Another reason smartwatches may be on fatigue managers’ shopping lists this year is that they have the potential to track some desirable non-sleep-related contributors to fatigue—stress, workload, and even illness. Unlike traditional actigraphs, almost all sleep-tracking smartwatches incorporate heart rate tracking nowadays. Heart rate variability (HRV) shows some hope as a physiological measure of both physical and mental workload [7, 8] as well as a measurement of stress. If wearables can track workload and stress, then they offer feedback solutions to improve both symptoms of sleep deprivation and burnout [9, 10]. Workload and stress have become important buzzwords to the fatigue risk management community in these post-pandemic years.
Rebound travel following the pandemic is high, but there is still an ongoing staffing shortage in the transportation industry [11-13}. Intent to travel between Thanksgiving and mid-January is up across all age and income groups, according to findings from the 2023 Deloitte holiday survey [14] (full survey here). Deloitte also conducted a survey on work attitudes from millennials and Gen Z (who comprise the majority of the workforce now) and found that roughly half of young workers feel stressed and burned out all the time [15] (download the full report here). With an influx of travel and shipping occurring on the heels of the COVID-19 pandemic and the Great Resignation, it’s no wonder that pilots, drivers, and crew members are feeling the crunch.
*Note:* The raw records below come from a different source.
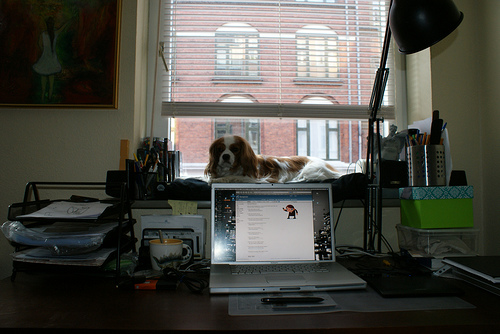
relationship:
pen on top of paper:
[258, 289, 330, 308] [282, 291, 339, 312]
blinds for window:
[155, 0, 398, 122] [154, 7, 415, 181]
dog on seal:
[199, 136, 339, 184] [174, 172, 363, 182]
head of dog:
[205, 133, 252, 175] [203, 132, 341, 181]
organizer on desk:
[6, 153, 144, 303] [0, 262, 491, 331]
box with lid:
[397, 183, 476, 226] [396, 182, 476, 201]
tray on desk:
[5, 176, 134, 228] [1, 239, 499, 332]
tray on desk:
[3, 213, 138, 253] [1, 239, 499, 332]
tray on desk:
[6, 244, 138, 292] [1, 239, 499, 332]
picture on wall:
[2, 1, 120, 112] [2, 0, 151, 279]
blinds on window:
[155, 0, 398, 122] [154, 7, 415, 181]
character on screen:
[265, 209, 322, 244] [215, 187, 328, 261]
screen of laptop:
[215, 187, 328, 261] [168, 149, 378, 324]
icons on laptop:
[219, 189, 236, 252] [207, 182, 366, 292]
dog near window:
[202, 134, 352, 184] [154, 7, 415, 181]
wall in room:
[3, 1, 151, 208] [440, 32, 495, 197]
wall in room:
[394, 0, 497, 256] [440, 32, 495, 197]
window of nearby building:
[208, 26, 280, 61] [176, 1, 384, 182]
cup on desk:
[130, 221, 203, 291] [121, 266, 499, 332]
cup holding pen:
[148, 237, 192, 269] [153, 227, 166, 242]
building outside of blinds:
[172, 9, 361, 141] [155, 0, 396, 120]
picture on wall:
[2, 1, 120, 112] [10, 113, 99, 166]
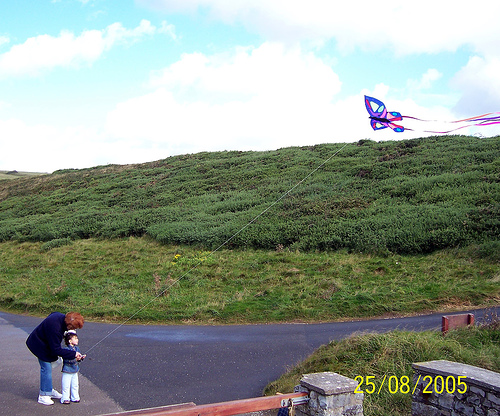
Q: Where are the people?
A: In a road.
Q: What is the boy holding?
A: A kite.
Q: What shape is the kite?
A: A butterfly.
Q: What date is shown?
A: 25/08/2005.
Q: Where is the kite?
A: In the air.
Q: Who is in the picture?
A: A woman and a child.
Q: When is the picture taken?
A: Daytime.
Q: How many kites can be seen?
A: 1.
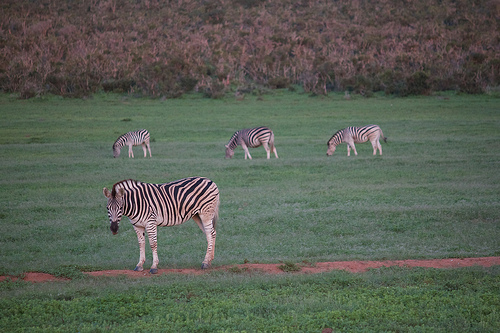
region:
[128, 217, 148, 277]
leg of small zebra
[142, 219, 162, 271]
leg of small zebra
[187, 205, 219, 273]
leg of small zebra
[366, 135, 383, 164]
leg of small zebra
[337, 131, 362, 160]
leg of small zebra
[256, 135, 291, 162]
leg of small zebra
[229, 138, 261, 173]
leg of small zebra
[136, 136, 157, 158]
leg of small zebra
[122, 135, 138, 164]
leg of small zebra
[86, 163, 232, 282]
black and white zebra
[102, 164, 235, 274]
zebra in the grass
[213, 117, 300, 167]
zebra in the grass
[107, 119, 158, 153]
zebra in the grass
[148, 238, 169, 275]
leg of the zebra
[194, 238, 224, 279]
leg of the zebra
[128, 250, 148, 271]
leg of the zebra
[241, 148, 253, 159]
leg of the zebra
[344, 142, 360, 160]
leg of the zebra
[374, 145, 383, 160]
leg of the zebra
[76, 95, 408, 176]
three zebras are eating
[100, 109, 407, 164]
three zebras are eating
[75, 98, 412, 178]
three zebras are eating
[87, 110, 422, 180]
three zebras are eating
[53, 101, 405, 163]
three zebras are eating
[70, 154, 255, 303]
the zebra is watching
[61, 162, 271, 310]
the zebra is watching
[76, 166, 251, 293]
the zebra is watching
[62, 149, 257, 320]
the zebra is watching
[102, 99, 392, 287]
a group of zebras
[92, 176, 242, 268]
stripes on the zebra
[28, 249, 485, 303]
trail in the field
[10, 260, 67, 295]
a patch of dirt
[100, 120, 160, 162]
the zebra is eating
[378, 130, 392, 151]
tail of the zebra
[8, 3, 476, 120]
a field of bushes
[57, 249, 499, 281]
the trail is brown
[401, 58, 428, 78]
leaves on the tree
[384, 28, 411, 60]
leaves on the tree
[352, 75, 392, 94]
leaves on the tree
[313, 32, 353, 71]
leaves on the tree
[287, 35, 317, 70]
leaves on the tree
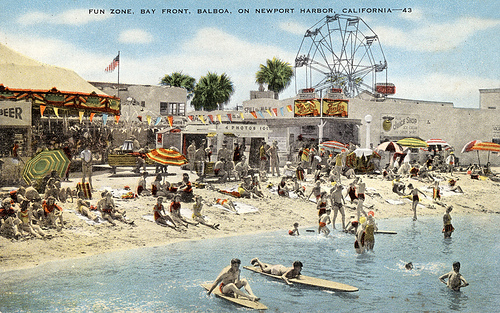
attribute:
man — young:
[250, 254, 304, 287]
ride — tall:
[293, 14, 395, 101]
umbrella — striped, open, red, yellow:
[147, 146, 187, 183]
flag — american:
[104, 55, 120, 72]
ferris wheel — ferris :
[293, 12, 394, 99]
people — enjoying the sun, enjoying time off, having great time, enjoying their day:
[134, 169, 196, 199]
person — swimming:
[404, 261, 421, 274]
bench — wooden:
[106, 152, 142, 176]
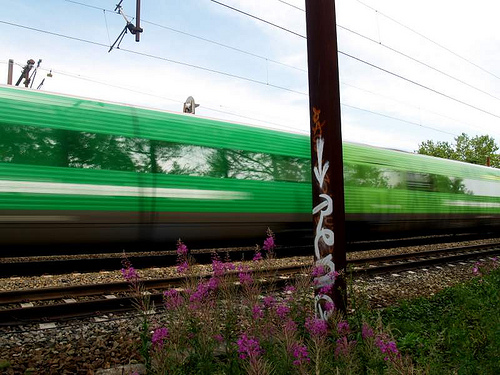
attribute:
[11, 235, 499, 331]
tracks — train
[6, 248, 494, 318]
tracks — train, brown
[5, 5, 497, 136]
lines — power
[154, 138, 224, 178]
window — glass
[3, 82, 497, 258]
train — passenger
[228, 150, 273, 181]
window — glass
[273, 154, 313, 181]
window — glass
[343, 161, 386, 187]
window — glass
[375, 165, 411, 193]
window — glass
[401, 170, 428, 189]
window — glass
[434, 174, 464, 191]
window — glass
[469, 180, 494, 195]
window — glass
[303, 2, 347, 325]
pole — brown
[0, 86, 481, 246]
train — passenger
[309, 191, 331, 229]
letter — white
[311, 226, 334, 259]
letter — white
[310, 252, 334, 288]
letter — white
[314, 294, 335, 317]
letter — white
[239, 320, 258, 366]
flower — pink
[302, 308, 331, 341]
flower — pink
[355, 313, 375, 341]
flower — pink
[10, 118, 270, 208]
train — green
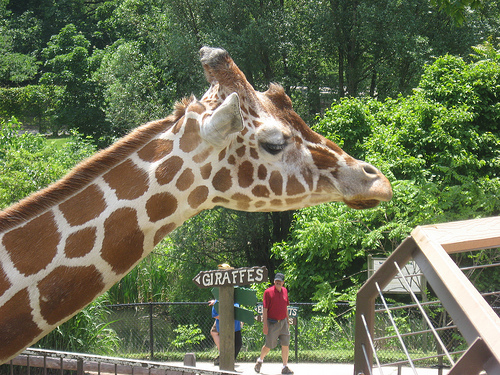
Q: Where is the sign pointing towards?
A: Giraffes.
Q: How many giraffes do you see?
A: 1.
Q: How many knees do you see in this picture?
A: 4.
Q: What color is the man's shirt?
A: Red.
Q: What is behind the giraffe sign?
A: People.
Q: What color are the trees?
A: Green.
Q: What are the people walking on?
A: Path.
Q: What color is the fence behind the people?
A: Black.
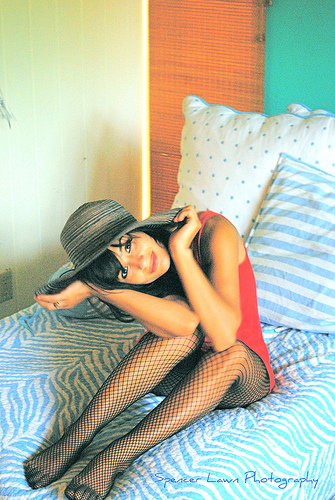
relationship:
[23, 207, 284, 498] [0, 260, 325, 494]
woman sitting on bed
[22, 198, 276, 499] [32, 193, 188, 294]
girl wearing hat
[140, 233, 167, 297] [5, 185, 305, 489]
mouth of girl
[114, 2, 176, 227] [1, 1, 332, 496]
corner of bedroom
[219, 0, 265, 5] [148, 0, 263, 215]
wood blind covering window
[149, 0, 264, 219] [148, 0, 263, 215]
blind covering window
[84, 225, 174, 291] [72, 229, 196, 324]
woman with hair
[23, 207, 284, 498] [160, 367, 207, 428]
woman wearing hose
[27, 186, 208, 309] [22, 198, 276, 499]
hat on girl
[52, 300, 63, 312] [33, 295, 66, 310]
ring on finger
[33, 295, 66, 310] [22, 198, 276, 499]
finger of girl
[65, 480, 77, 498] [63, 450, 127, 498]
toe on foot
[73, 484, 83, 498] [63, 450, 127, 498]
toe on foot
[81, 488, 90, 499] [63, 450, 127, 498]
toe on foot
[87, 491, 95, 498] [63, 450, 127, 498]
toe on foot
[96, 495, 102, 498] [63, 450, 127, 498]
toe on foot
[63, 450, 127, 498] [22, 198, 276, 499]
foot of girl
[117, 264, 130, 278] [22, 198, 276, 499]
eye of girl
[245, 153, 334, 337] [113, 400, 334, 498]
pillow on bed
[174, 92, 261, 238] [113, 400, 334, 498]
pillow on bed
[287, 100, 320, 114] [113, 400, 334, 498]
pillow on bed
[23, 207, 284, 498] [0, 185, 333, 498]
woman sitting up bed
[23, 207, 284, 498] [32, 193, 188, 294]
woman wears hat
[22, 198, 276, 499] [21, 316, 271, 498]
girl wears fishnet stockings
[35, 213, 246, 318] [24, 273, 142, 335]
girl has hand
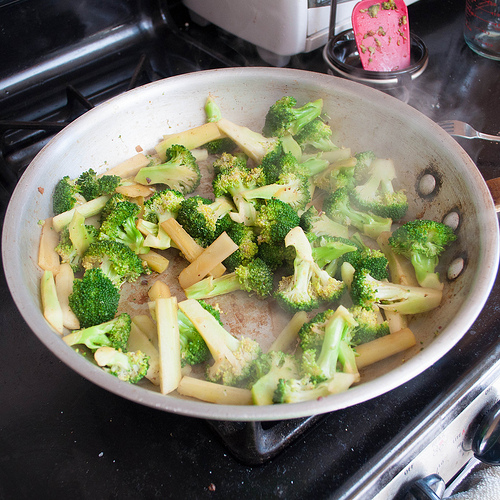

Accounting for psychological fatigue is much less well understood than accounting for the physiological impact of sleep debt, jet lag, or long days, so if a smartwatch promises to track something even close to workload, fatigue risk managers are bound to be interested.
The good news is that the 2023 SLEEP publication takes sleep trackers a step closer to scientific legitimacy for FRMS, but the bad news is that HRV for the estimation of workload and stress management is still in its infancy. This is not to say that we will never have a viable measure of psychological fatigue; it just means that wearables aren’t the answer to managing symptoms of burnout for your workforce right now. Organizational support—the sense that one’s company cares about them—might be a better safeguard against burnout at the moment. It is possible that the gift of a smartwatch for personalized fatigue risk management would convince employees that their company cares about their well-being. Looking at the Deloitte generational survey results, though, we must note that millennials and Gen Z are especially stressed about the cost of living and the economy. Taken in tandem with Statistica’s 2023 ranking of most popular gift items (see chart below or original post here), a year-end bonus might be the best way to lower stress levels this holiday season. Workers are likely to sleep better too, knowing they can afford their rent in 2024.